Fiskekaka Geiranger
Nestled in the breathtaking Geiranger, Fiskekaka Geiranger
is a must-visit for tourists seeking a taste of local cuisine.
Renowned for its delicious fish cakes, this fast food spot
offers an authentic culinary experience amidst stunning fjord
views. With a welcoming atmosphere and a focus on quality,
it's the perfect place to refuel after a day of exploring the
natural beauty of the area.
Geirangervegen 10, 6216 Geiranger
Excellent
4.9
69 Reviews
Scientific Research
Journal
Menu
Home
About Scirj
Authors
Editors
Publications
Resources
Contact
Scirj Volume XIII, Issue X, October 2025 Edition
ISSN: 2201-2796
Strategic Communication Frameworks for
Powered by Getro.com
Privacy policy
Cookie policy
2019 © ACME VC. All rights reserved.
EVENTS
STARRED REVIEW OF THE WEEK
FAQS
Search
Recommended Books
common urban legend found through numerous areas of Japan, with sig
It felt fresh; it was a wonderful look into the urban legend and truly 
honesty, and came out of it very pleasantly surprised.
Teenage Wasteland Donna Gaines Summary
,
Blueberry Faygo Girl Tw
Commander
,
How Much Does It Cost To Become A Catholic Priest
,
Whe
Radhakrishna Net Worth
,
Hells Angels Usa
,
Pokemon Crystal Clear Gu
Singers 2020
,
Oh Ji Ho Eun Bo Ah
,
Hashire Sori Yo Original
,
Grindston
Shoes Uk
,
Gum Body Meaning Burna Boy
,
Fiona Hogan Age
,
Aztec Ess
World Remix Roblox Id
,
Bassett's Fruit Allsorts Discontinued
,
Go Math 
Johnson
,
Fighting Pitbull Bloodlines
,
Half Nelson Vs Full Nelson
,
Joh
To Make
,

* * * * * * * * *

→ **AIM OF THE EXERCISE**
Every line in the material must be retyped exactly, with none omitted.

→ **OUTPUT OF THE EXERCISE**
Fiskekaka Geiranger
Nestled in the breathtaking Geiranger, Fiskekaka Geiranger
is a must-visit for tourists seeking a taste of local cuisine.
Renowned for its delicious fish cakes, this fast food spot
offers an authentic culinary experience amidst stunning fjord
views. With a welcoming atmosphere and a focus on quality,
it's the perfect place to refuel after a day of exploring the
natural beauty of the area.
Geirangervegen 10, 6216 Geiranger
Excellent
4.9
69 Reviews
Scientific Research
Journal
Menu
Home
About Scirj
Authors
Editors
Publications
Resources
Contact
Scirj Volume XIII, Issue X, October 2025 Edition
ISSN: 2201-2796
Strategic Communication Frameworks for
Powered by Getro.com
Privacy policy
Cookie policy
2019 © ACME VC. All rights reserved.
EVENTS
STARRED REVIEW OF THE WEEK
FAQS
Search
Recommended Books
common urban legend found through numerous areas of Japan, with sig
It felt fresh; it was a wonderful look into the urban legend and truly 
honesty, and came out of it very pleasantly surprised.
Teenage Wasteland Donna Gaines Summary
,
Blueberry Faygo Girl Tw
Commander
,
How Much Does It Cost To Become A Catholic Priest
,
Whe
Radhakrishna Net Worth
,
Hells Angels Usa
,
Pokemon Crystal Clear Gu
Singers 2020
,
Oh Ji Ho Eun Bo Ah
,
Hashire Sori Yo Original
,
Grindston
Shoes Uk
,
Gum Body Meaning Burna Boy
,
Fiona Hogan Age
,
Aztec Ess
World Remix Roblox Id
,
Bassett's Fruit Allsorts Discontinued
,
Go Math 
Johnson
,
Fighting Pitbull Bloodlines
,
Half Nelson Vs Full Nelson
,
Joh
To Make
,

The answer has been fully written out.